On 12 December 2019, the European Medicines Agency’s (EMA’s) Committee for Medicinal Products for Human Use (CHMP) adopted a positive opinion recommending a change to the terms of the marketing authorisation for the medicinal product ramucirumab (Cyramza).
The marketing authorisation holder for this medicinal product is Eli Lilly Nederland B.V.
The CHMP adopted a new indication as follows:
Cyramza in combination with erlotinib is indicated for the first-line treatment of adult patients with metastatic non-small cell lung cancer (NSCLC) with activating epidermal growth factor receptor (EGFR) mutations.
For information, the full indications for Cyramza will be as follows:
Gastric cancer
Cyramza in combination with paclitaxel is indicated for the treatment of adult patients with advanced gastric cancer or gastro-oesophageal junction adenocarcinoma with disease progression after prior platinum and fluoropyrimidine chemotherapy.
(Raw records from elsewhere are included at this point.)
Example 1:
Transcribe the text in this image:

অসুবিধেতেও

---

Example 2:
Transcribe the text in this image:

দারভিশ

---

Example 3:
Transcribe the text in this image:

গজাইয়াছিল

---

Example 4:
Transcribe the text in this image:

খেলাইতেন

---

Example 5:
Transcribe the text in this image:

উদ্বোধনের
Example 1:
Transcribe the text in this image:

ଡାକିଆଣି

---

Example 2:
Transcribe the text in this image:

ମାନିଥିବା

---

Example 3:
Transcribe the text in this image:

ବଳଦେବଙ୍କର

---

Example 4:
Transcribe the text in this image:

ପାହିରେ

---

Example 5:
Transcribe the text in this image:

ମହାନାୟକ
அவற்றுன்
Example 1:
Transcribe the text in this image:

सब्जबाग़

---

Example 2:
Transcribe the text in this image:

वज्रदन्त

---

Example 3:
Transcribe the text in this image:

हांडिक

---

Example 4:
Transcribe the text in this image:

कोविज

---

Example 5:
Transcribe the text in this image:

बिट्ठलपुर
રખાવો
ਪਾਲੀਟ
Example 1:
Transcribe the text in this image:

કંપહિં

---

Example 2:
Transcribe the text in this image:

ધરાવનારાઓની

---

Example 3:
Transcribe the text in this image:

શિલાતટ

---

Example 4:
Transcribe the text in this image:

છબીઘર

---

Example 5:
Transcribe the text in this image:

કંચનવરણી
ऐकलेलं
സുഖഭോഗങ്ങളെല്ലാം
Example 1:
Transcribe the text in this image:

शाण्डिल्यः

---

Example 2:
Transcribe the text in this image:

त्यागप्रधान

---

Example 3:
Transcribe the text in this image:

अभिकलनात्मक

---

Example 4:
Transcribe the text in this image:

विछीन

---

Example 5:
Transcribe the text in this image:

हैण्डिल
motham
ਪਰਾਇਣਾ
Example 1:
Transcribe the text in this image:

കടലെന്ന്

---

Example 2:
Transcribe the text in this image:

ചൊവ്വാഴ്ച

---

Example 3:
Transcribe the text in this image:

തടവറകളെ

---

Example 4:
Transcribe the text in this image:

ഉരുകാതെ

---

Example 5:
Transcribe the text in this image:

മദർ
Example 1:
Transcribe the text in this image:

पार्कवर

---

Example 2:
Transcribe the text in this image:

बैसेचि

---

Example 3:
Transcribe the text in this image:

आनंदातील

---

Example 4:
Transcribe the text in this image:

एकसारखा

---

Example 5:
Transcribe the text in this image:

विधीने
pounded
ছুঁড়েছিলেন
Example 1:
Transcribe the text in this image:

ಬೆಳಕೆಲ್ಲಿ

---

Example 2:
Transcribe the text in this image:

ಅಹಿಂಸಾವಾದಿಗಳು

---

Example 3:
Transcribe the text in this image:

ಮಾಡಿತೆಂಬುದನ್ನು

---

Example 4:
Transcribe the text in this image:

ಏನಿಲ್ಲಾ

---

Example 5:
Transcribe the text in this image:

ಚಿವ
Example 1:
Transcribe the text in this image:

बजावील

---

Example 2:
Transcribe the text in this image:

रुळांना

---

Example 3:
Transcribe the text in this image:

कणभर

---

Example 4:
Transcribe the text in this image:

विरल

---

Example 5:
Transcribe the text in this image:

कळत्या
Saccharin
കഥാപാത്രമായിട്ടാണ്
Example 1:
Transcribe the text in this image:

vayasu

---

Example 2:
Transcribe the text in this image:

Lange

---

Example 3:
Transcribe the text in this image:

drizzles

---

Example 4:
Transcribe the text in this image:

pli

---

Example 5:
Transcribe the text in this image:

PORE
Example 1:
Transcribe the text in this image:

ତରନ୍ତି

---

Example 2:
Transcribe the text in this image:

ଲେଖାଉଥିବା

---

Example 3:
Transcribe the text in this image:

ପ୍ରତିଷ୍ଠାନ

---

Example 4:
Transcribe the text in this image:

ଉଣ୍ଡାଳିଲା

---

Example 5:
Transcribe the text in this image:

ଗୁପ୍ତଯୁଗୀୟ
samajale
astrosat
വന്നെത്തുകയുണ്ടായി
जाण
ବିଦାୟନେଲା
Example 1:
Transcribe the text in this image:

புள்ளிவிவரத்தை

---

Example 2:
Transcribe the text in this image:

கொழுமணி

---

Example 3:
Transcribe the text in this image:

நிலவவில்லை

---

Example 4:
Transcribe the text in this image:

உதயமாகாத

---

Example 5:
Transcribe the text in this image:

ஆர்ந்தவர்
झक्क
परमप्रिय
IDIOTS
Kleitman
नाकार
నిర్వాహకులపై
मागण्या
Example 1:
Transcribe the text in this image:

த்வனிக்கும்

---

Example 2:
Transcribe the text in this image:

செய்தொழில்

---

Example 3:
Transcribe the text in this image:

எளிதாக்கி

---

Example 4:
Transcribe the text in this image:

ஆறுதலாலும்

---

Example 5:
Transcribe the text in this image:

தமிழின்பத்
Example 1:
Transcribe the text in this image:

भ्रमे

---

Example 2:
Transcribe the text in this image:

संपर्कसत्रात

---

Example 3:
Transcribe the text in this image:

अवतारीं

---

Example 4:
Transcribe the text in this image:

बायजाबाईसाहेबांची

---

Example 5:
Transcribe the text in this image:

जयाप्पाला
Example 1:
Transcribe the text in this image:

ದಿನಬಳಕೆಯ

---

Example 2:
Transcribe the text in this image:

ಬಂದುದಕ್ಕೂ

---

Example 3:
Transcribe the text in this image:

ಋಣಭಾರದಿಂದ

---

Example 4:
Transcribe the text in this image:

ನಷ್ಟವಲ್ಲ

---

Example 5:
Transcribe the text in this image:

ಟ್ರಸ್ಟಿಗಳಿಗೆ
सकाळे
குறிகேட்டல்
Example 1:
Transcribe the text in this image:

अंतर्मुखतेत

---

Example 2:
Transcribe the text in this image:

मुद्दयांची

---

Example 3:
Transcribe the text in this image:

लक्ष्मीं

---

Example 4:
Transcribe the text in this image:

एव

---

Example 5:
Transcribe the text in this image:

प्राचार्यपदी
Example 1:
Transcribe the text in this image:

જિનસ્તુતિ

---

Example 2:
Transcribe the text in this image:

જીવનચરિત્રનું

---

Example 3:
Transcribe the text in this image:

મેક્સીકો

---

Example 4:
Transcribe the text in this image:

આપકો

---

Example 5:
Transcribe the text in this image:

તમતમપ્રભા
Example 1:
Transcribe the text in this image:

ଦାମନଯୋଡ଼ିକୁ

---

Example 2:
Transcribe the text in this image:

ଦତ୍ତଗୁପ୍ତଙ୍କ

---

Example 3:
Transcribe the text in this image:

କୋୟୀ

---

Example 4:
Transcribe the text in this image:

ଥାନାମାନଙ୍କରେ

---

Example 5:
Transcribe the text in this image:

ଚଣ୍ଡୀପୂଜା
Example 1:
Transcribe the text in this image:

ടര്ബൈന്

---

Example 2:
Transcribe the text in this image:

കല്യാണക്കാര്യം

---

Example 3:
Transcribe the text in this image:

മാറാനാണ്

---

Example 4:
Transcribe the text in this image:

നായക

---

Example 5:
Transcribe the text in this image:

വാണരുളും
Cyramza monotherapy is indicated for the treatment of adult patients with advanced gastric cancer or gastro-oesophageal junction adenocarcinoma with disease progression after prior platinum or fluoropyrimidine chemotherapy, for whom treatment in combination with paclitaxel is not appropriate.
Colorectal cancer
Cyramza, in combination with irinotecan, folinic acid, and 5-fluorouracil (FOLFIRI), is indicated for the treatment of adult patients with metastatic colorectal cancer with disease progression on or after prior therapy with bevacizumab, oxaliplatin and a fluoropyrimidine.
Non-small cell lung cancer
Cyramza in combination with erlotinib is indicated for the first-line treatment of adult patients with metastatic NSCLC with activating EGFR mutations.
Cyramza in combination with docetaxel is indicated for the treatment of adult patients with locally advanced or metastatic NSCLC with disease progression after platinum-based chemotherapy.
Hepatocellular carcinoma
Cyramza monotherapy is indicated for the treatment of adult patients with advanced or unresectable hepatocellular carcinoma who have a serum alpha fetoprotein of ≥400 ng/ml and who have been previously treated with sorafenib.
Detailed recommendations for the use of this product will be described in the updated summary of product characteristics, which will be published in the revised European public assessment report, and will be available in all official EuropeanUnion languages after a decision on this change to the marketing authorisation has been granted by the European Commission.
Summaries of positive opinion are published without prejudice to the Commission decision, which will normally be issued 67 days from adoption of the opinion.